Recorded data

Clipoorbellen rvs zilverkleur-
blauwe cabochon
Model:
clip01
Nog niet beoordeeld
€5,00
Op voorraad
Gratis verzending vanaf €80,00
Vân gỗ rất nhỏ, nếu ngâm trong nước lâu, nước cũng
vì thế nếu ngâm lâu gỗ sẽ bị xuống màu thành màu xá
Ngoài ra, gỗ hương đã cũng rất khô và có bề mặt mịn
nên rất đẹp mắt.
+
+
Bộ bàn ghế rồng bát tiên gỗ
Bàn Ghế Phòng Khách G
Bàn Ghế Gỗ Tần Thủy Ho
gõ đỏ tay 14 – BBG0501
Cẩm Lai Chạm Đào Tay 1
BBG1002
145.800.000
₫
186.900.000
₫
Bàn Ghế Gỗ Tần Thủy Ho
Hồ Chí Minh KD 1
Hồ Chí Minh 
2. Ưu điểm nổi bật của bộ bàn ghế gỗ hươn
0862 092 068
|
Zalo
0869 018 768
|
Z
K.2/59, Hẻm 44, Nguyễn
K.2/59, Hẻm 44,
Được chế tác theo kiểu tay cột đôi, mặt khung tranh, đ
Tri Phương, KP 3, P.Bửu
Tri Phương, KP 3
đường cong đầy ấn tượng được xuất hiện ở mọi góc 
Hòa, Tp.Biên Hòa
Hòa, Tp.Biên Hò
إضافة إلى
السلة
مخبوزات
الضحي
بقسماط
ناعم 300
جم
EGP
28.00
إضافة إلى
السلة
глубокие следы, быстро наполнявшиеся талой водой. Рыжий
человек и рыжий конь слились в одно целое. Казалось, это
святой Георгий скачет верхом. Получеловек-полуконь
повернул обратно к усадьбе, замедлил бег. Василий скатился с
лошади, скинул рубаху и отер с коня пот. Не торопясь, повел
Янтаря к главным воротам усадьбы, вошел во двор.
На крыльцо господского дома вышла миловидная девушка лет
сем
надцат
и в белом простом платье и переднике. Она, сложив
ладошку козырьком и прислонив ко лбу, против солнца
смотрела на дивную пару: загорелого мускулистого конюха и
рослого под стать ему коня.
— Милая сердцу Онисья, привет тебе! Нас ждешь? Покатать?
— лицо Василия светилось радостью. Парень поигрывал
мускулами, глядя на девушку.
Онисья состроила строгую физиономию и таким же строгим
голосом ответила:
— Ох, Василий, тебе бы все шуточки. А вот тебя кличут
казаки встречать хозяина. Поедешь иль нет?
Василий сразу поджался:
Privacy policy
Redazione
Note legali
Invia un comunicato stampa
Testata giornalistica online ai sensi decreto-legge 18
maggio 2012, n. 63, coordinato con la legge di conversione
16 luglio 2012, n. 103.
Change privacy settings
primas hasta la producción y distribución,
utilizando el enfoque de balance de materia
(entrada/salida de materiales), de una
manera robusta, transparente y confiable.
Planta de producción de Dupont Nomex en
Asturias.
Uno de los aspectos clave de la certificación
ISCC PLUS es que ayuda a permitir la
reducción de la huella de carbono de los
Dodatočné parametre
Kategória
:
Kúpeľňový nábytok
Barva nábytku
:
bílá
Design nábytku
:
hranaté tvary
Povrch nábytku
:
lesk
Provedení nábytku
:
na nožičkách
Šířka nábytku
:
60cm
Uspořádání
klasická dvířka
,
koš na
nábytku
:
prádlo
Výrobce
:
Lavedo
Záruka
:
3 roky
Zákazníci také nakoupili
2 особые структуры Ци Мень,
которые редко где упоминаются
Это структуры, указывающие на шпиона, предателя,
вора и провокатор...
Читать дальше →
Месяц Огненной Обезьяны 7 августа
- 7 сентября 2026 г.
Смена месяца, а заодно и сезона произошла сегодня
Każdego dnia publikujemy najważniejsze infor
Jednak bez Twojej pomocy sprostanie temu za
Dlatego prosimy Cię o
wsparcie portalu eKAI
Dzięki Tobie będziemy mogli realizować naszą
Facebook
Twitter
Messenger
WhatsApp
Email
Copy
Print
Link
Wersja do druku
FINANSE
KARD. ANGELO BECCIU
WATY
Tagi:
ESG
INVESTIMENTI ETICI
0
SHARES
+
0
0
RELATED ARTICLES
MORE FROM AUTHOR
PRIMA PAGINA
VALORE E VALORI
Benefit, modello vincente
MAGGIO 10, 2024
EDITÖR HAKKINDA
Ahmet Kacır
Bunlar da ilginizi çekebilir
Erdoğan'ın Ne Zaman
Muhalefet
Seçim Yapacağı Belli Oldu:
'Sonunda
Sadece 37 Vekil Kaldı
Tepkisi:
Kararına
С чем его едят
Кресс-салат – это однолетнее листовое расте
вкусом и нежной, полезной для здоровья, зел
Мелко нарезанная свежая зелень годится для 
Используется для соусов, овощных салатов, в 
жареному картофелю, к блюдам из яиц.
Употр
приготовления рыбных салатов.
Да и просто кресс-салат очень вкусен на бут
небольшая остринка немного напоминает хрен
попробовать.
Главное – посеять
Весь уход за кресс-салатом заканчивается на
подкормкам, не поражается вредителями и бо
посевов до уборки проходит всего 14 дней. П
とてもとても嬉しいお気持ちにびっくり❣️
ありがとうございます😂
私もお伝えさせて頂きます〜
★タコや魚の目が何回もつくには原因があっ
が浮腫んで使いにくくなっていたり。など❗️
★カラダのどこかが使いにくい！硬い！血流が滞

Work to complete
Reproduce the records from their first line through the line containing "Hòa, Tp.Biên Hòa", inclusive, with "Zalo" replaced by "Viber" and everything else unchanged.

Result of the exercise
Clipoorbellen rvs zilverkleur-
blauwe cabochon
Model:
clip01
Nog niet beoordeeld
€5,00
Op voorraad
Gratis verzending vanaf €80,00
Vân gỗ rất nhỏ, nếu ngâm trong nước lâu, nước cũng
vì thế nếu ngâm lâu gỗ sẽ bị xuống màu thành màu xá
Ngoài ra, gỗ hương đã cũng rất khô và có bề mặt mịn
nên rất đẹp mắt.
+
+
Bộ bàn ghế rồng bát tiên gỗ
Bàn Ghế Phòng Khách G
Bàn Ghế Gỗ Tần Thủy Ho
gõ đỏ tay 14 – BBG0501
Cẩm Lai Chạm Đào Tay 1
BBG1002
145.800.000
₫
186.900.000
₫
Bàn Ghế Gỗ Tần Thủy Ho
Hồ Chí Minh KD 1
Hồ Chí Minh 
2. Ưu điểm nổi bật của bộ bàn ghế gỗ hươn
0862 092 068
|
Viber
0869 018 768
|
Z
K.2/59, Hẻm 44, Nguyễn
K.2/59, Hẻm 44,
Được chế tác theo kiểu tay cột đôi, mặt khung tranh, đ
Tri Phương, KP 3, P.Bửu
Tri Phương, KP 3
đường cong đầy ấn tượng được xuất hiện ở mọi góc 
Hòa, Tp.Biên Hòa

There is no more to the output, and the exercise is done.